(Source data)
--------------------------------------------------

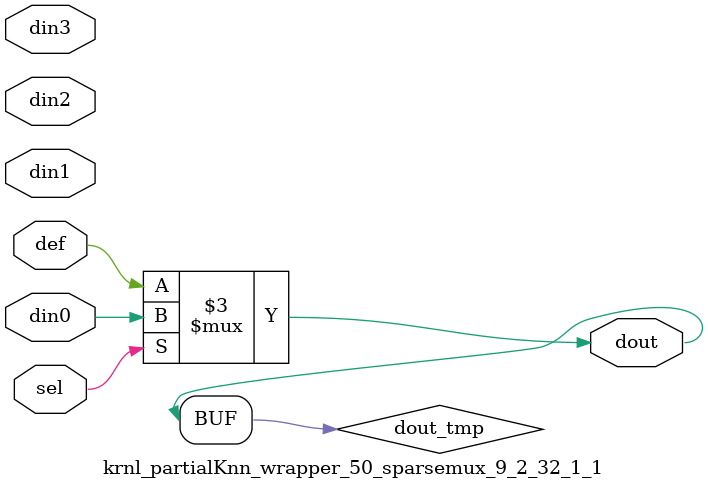
<source format=v>
`timescale 1ns / 1ps

module krnl_partialKnn_wrapper_50_sparsemux_9_2_32_1_1 (din0,din1,din2,din3,def,sel,dout);

parameter din0_WIDTH = 1;

parameter din1_WIDTH = 1;

parameter din2_WIDTH = 1;

parameter din3_WIDTH = 1;

parameter def_WIDTH = 1;
parameter sel_WIDTH = 1;
parameter dout_WIDTH = 1;

parameter [sel_WIDTH-1:0] CASE0 = 1;

parameter [sel_WIDTH-1:0] CASE1 = 1;

parameter [sel_WIDTH-1:0] CASE2 = 1;

parameter [sel_WIDTH-1:0] CASE3 = 1;

parameter ID = 1;
parameter NUM_STAGE = 1;



input [din0_WIDTH-1:0] din0;

input [din1_WIDTH-1:0] din1;

input [din2_WIDTH-1:0] din2;

input [din3_WIDTH-1:0] din3;

input [def_WIDTH-1:0] def;
input [sel_WIDTH-1:0] sel;

output [dout_WIDTH-1:0] dout;



reg [dout_WIDTH-1:0] dout_tmp;

always @ (*) begin
case (sel)
    
    CASE0 : dout_tmp = din0;
    
    CASE1 : dout_tmp = din1;
    
    CASE2 : dout_tmp = din2;
    
    CASE3 : dout_tmp = din3;
    
    default : dout_tmp = def;
endcase
end


assign dout = dout_tmp;



endmodule

</source>
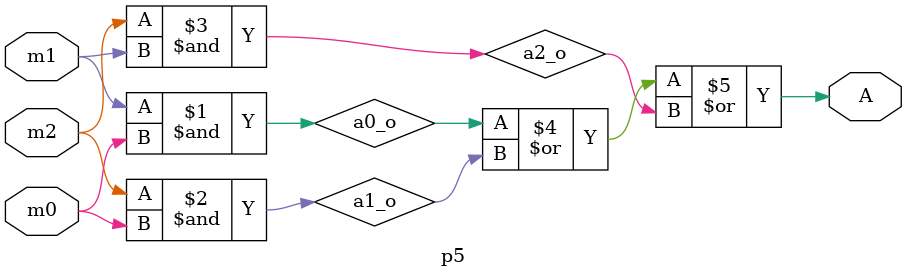
<source format=v>

module p5(A, m2, m1, m0); //you list all inputs and outputs, by convention outputs go first
	output A; // this tells the compile which lines are inputs and outputs
	input m2, m1, m0;
	
	and a0 (a0_o, m1, m0); // defines the a0 gate, see figure
	and a1 (a1_o, m2, m0); // defines the a1 gate, see figure
	and a2 (a2_o, m2, m1); // defines the a2 gate, see figure
	or o0 (A, a0_o, a1_o, a2_o); // defines the o0 gate, see figure
endmodule

</source>
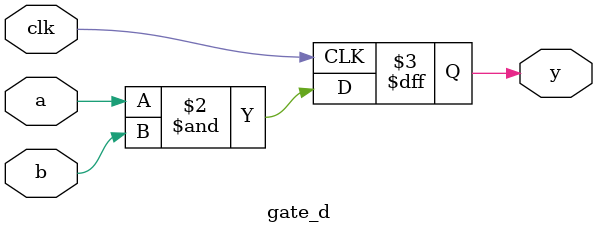
<source format=v>
`timescale 1ns / 1ps


module gate_d(
input a,b,
input clk,
output reg y
);
always @(posedge clk)begin
 y<=a&b;
end     
endmodule

</source>
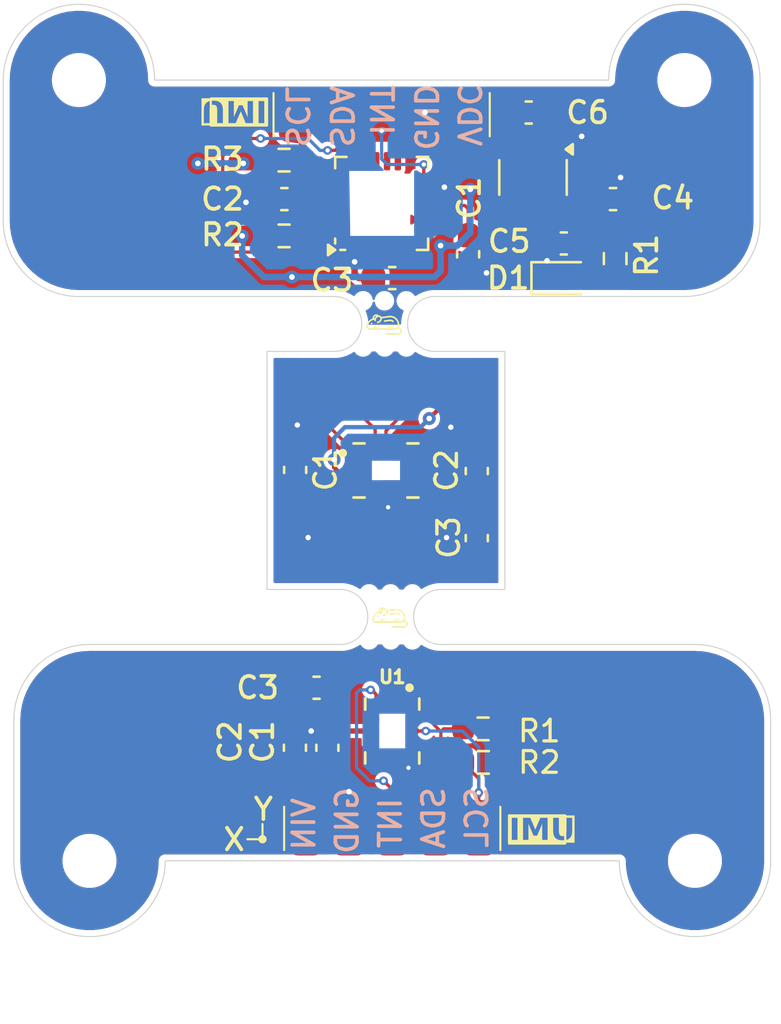
<source format=kicad_pcb>
(kicad_pcb
	(version 20240108)
	(generator "pcbnew")
	(generator_version "8.0")
	(general
		(thickness 1.6)
		(legacy_teardrops no)
	)
	(paper "A4")
	(layers
		(0 "F.Cu" signal)
		(31 "B.Cu" signal)
		(32 "B.Adhes" user "B.Adhesive")
		(33 "F.Adhes" user "F.Adhesive")
		(34 "B.Paste" user)
		(35 "F.Paste" user)
		(36 "B.SilkS" user "B.Silkscreen")
		(37 "F.SilkS" user "F.Silkscreen")
		(38 "B.Mask" user)
		(39 "F.Mask" user)
		(40 "Dwgs.User" user "User.Drawings")
		(41 "Cmts.User" user "User.Comments")
		(42 "Eco1.User" user "User.Eco1")
		(43 "Eco2.User" user "User.Eco2")
		(44 "Edge.Cuts" user)
		(45 "Margin" user)
		(46 "B.CrtYd" user "B.Courtyard")
		(47 "F.CrtYd" user "F.Courtyard")
		(48 "B.Fab" user)
		(49 "F.Fab" user)
		(50 "User.1" user)
		(51 "User.2" user)
		(52 "User.3" user)
		(53 "User.4" user)
		(54 "User.5" user)
		(55 "User.6" user)
		(56 "User.7" user)
		(57 "User.8" user)
		(58 "User.9" user)
	)
	(setup
		(stackup
			(layer "F.SilkS"
				(type "Top Silk Screen")
			)
			(layer "F.Paste"
				(type "Top Solder Paste")
			)
			(layer "F.Mask"
				(type "Top Solder Mask")
				(thickness 0.01)
			)
			(layer "F.Cu"
				(type "copper")
				(thickness 0.035)
			)
			(layer "dielectric 1"
				(type "core")
				(thickness 1.51)
				(material "FR4")
				(epsilon_r 4.5)
				(loss_tangent 0.02)
			)
			(layer "B.Cu"
				(type "copper")
				(thickness 0.035)
			)
			(layer "B.Mask"
				(type "Bottom Solder Mask")
				(thickness 0.01)
			)
			(layer "B.Paste"
				(type "Bottom Solder Paste")
			)
			(layer "B.SilkS"
				(type "Bottom Silk Screen")
			)
			(copper_finish "None")
			(dielectric_constraints no)
		)
		(pad_to_mask_clearance 0)
		(allow_soldermask_bridges_in_footprints no)
		(pcbplotparams
			(layerselection 0x00010fc_ffffffff)
			(plot_on_all_layers_selection 0x0000000_00000000)
			(disableapertmacros no)
			(usegerberextensions no)
			(usegerberattributes yes)
			(usegerberadvancedattributes yes)
			(creategerberjobfile yes)
			(dashed_line_dash_ratio 12.000000)
			(dashed_line_gap_ratio 3.000000)
			(svgprecision 4)
			(plotframeref no)
			(viasonmask no)
			(mode 1)
			(useauxorigin no)
			(hpglpennumber 1)
			(hpglpenspeed 20)
			(hpglpendiameter 15.000000)
			(pdf_front_fp_property_popups yes)
			(pdf_back_fp_property_popups yes)
			(dxfpolygonmode yes)
			(dxfimperialunits yes)
			(dxfusepcbnewfont yes)
			(psnegative no)
			(psa4output no)
			(plotreference yes)
			(plotvalue yes)
			(plotfptext yes)
			(plotinvisibletext no)
			(sketchpadsonfab no)
			(subtractmaskfromsilk no)
			(outputformat 1)
			(mirror no)
			(drillshape 0)
			(scaleselection 1)
			(outputdirectory "../../Gerbers/IMUs/")
		)
	)
	(net 0 "")
	(net 1 "+3.3V")
	(net 2 "GND")
	(net 3 "INT1")
	(net 4 "SPI_SCK")
	(net 5 "SPI_MOSI")
	(net 6 "SPI_MISO")
	(net 7 "unconnected-(U1-INT2{slash}FSYNC{slash}CLKIN-Pad9)")
	(net 8 "unconnected-(U1-RESV_3-Pad3)")
	(net 9 "unconnected-(U1-RESV_2-Pad2)")
	(net 10 "unconnected-(U1-RESV_10-Pad10)")
	(net 11 "I2C3_SCL")
	(net 12 "unconnected-(U1-RESV_7-Pad7)")
	(net 13 "I2C3_SDA")
	(net 14 "unconnected-(U1-AP_SDO{slash}AP_AD0-Pad1)")
	(net 15 "unconnected-(U1-AP_CS-Pad12)")
	(net 16 "I2C3_IMU_INT")
	(net 17 "Net-(U1-REGOUT)")
	(net 18 "Net-(U1-CPOUT)")
	(net 19 "VDC")
	(net 20 "Net-(D1-A)")
	(net 21 "unconnected-(U1-RESV-Pad21)")
	(net 22 "unconnected-(U1-NC-Pad17)")
	(net 23 "unconnected-(U1-NC-Pad4)")
	(net 24 "unconnected-(U1-AD0-Pad9)")
	(net 25 "unconnected-(U1-NC-Pad16)")
	(net 26 "unconnected-(U1-RESV-Pad19)")
	(net 27 "unconnected-(U1-RESV-Pad22)")
	(net 28 "unconnected-(U1-AUX_DA-Pad6)")
	(net 29 "unconnected-(U1-NC-Pad14)")
	(net 30 "unconnected-(U1-NC-Pad3)")
	(net 31 "unconnected-(U1-NC-Pad5)")
	(net 32 "unconnected-(U1-AUX_CL-Pad7)")
	(net 33 "unconnected-(U1-NC-Pad2)")
	(net 34 "unconnected-(U1-NC-Pad15)")
	(net 35 "unconnected-(U2-NC-Pad4)")
	(footprint "ICM-42688-P:PQFN50P300X250X97-14N" (layer "F.Cu") (at 128.88 74.47))
	(footprint "MountingHole:MountingHole_2.1mm" (layer "F.Cu") (at 143.17 92.51))
	(footprint "Capacitor_SMD:C_0603_1608Metric" (layer "F.Cu") (at 135.48 57.93))
	(footprint "Resistor_SMD:R_0603_1608Metric_Pad0.98x0.95mm_HandSolder" (layer "F.Cu") (at 124.1675 63.63))
	(footprint "Capacitor_SMD:C_0603_1608Metric_Pad1.08x0.95mm_HandSolder" (layer "F.Cu") (at 139.38 61.93))
	(footprint "mouse-bite:mouse-bite-2.54mm-4.66mm" (layer "F.Cu") (at 129.1 81.24))
	(footprint "Resistor_SMD:R_0603_1608Metric_Pad0.98x0.95mm_HandSolder" (layer "F.Cu") (at 133.3825 87.96 180))
	(footprint "connector_Lib:conn_imu" (layer "F.Cu") (at 129.07 91.11))
	(footprint "Capacitor_SMD:C_0603_1608Metric_Pad1.08x0.95mm_HandSolder" (layer "F.Cu") (at 124.18 61.93 180))
	(footprint "Package_TO_SOT_SMD:SOT-23-5" (layer "F.Cu") (at 135.68 60.93 -90))
	(footprint "Capacitor_SMD:C_0603_1608Metric" (layer "F.Cu") (at 125.67 84.51 180))
	(footprint "Connector:2_cable_pad" (layer "F.Cu") (at 126.98 79.47))
	(footprint "ICM_Lib:PQFN50P300X250X97-14N" (layer "F.Cu") (at 129.17 86.51 -90))
	(footprint "Capacitor_SMD:C_0603_1608Metric" (layer "F.Cu") (at 124.68 74.445 -90))
	(footprint "Capacitor_SMD:C_0603_1608Metric" (layer "F.Cu") (at 133.08 77.595 -90))
	(footprint "Capacitor_SMD:C_0603_1608Metric_Pad1.08x0.95mm_HandSolder" (layer "F.Cu") (at 132.68 64.48 90))
	(footprint "Capacitor_SMD:C_0603_1608Metric" (layer "F.Cu") (at 126.17 87.285 90))
	(footprint "Capacitor_SMD:C_0603_1608Metric"
		(layer "F.Cu")
		(uuid "aa8a7efc-8649-4ae2-8b63-87eab9654d69")
		(at 137.105 63.98 180)
		(descr "Capacitor SMD 0603 (1608 Metric), square (rectangular) end terminal, IPC_7351 nominal, (Body size source: IPC-SM-782 page 76, https://www.pcb-3d.com/wordpress/wp-content/uploads/ipc-sm-782a_amendment_1_and_2.pdf), generated with kicad-footprint-generator")
		(tags "capacitor")
		(property "Reference" "C5"
			(at 2.525 0.1 360)
			(layer "F.SilkS")
			(uuid "356c3570-26e2-47e8-b23f-1df95ac03597")
			(effects
				(font
					(size 1 1)
					(thickness 0.17)
					(bold yes)
				)
			)
		)
		(property "Value" "10uF"
			(at 0 1.43 360)
			(layer "F.Fab")
			(hide yes)
			(uuid "4782259b-a11c-4c11-a6c2
... [408325 chars truncated]
</source>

--------------------------------------------------

(EXERCISE) Copy the lines from the entries above in which the word "Bottom" appears.

(EXERCISE SOLUTION)
				(type "Bottom Solder Mask")
				(type "Bottom Solder Paste")
				(type "Bottom Silk Screen")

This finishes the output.